Wygrana Lokomotiwu, grali Krychowiak i Wilusz
Lokomotiw Moskwa wraca na właściwe tory. Mistrz Rosji pokonał w piątkowy wieczór FK Rostów (2:1) i przesunął się na czwarte miejsce w tabeli.
Grzegorz Krychowiak mógł się cieszyć się zwycięstwa swojej drużyny (fot. Łukasz Skwiot)
Mecz w Moskwie powinien być z uwagą śledzony przez Jerzego Brzęczka, ponieważ na boisku miało pojawić się dwóch Polaków. Pewniaka do gry w reprezentacji – Grzegorza Krychowiaka, oraz aspirującego do tego, by otrzymać powołanie, a zbierającego niezłe noty za swoje występy w Rosji Macieja Wilusza.
Gdyby tylko był zdrowy, to w akcji moglibyśmy również oglądać Macieja Rybusa. Obrońca Lokomotiwu cały czas uskarża się jednak na problemy z pachwiną i dlatego poczynania swoich kolegów musiał oglądać z wysokości trybun.
Na otwarcie wyniku w piątkowym spotkaniu czekaliśmy do 26. minuty, a ku uciesze miejscowych kibiców, do siatki trafił Aleksiej Miranczuk. Piłkarz Lokomotiwu przejął wyrzuconą z autu piłkę, wpadł w pole karne z lewej strony i zdecydował się na strzał. Jak się okazało, przymierzył idealnie i zdobył przepięknego gola.

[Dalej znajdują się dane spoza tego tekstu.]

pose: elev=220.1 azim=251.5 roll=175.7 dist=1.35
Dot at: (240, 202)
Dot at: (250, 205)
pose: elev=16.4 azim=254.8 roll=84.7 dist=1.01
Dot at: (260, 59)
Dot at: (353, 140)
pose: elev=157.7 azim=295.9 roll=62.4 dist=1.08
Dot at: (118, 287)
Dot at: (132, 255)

Radość miejscowych nie trwała zbyt długo, ponieważ już kilkadziesiąt sekund później piłkarze z Rostowa doprowadzili do remisu. Po dobrze rozegranym rzucie rożnym i błędach bramkarza oraz obrońców, do futbolówki dopadł Sverrir Ingi Ingason, który mocnym uderzeniem pod poprzeczkę dał gościom wyrównanie.
Mistrz Rosji próbował ponownie objąć prowadzenie, jednak niezbyt duży wkład w tym pościgu po korzystny wynik miał Grzegorz Krychowiak, który prezentował się dość przeciętnie i jeszcze w pierwszej połowie zanotował na swoim koncie kilka strat.

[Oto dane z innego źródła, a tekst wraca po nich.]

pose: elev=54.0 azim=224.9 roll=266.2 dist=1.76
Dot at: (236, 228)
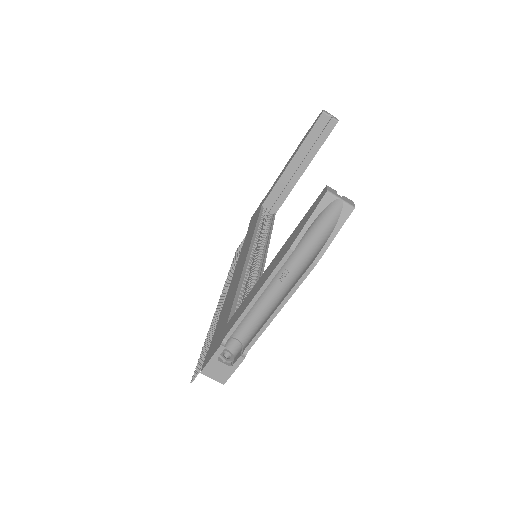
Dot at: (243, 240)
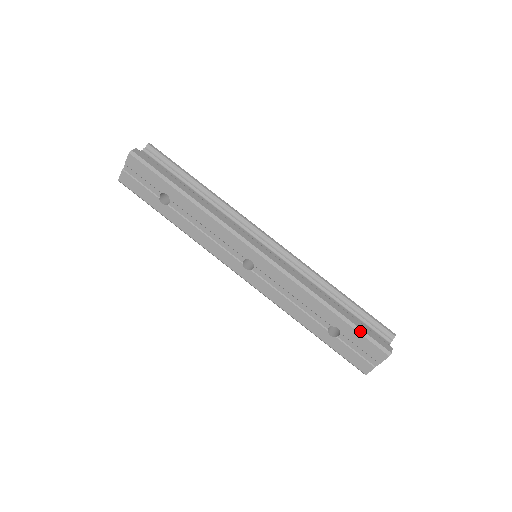
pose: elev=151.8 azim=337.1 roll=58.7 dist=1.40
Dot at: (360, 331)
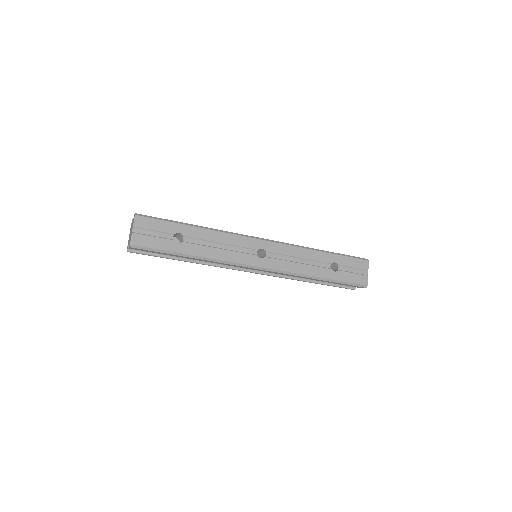
Dot at: (346, 255)
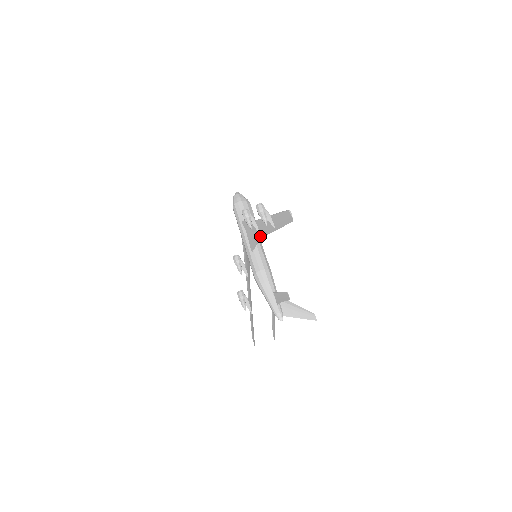
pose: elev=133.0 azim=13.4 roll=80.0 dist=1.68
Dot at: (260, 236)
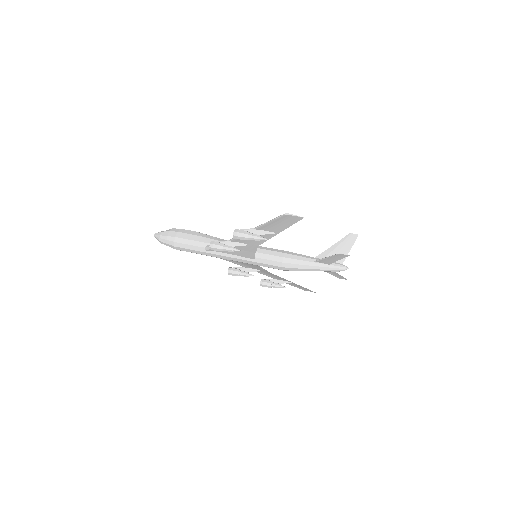
Dot at: (254, 246)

Kibice Lokomotiwu mogli ostatecznie podnieść ręce w geście triumfu. W 60. minucie katastrofalną pomyłkę bramkarza gości wykorzystał Solomon Kwirkwelia, który dopadł do odbitej przez niego piłki i z odległości pięciu metrów skierował ją do siatki.
Wynik zmianie już nie uległ i to gospodarze dopisali na swoje konto trzy punkty. Dzięki tej wygranej mistrz Rosji awansował na czwarte miejsce w tabeli ligi rosyjskiej, wyprzedzając właśnie FK Rostów.
Jeśli zaś chodzi o wspomnianych Krychowiaka i Wilusza, to obaj przebywali na boisku od początku do końca.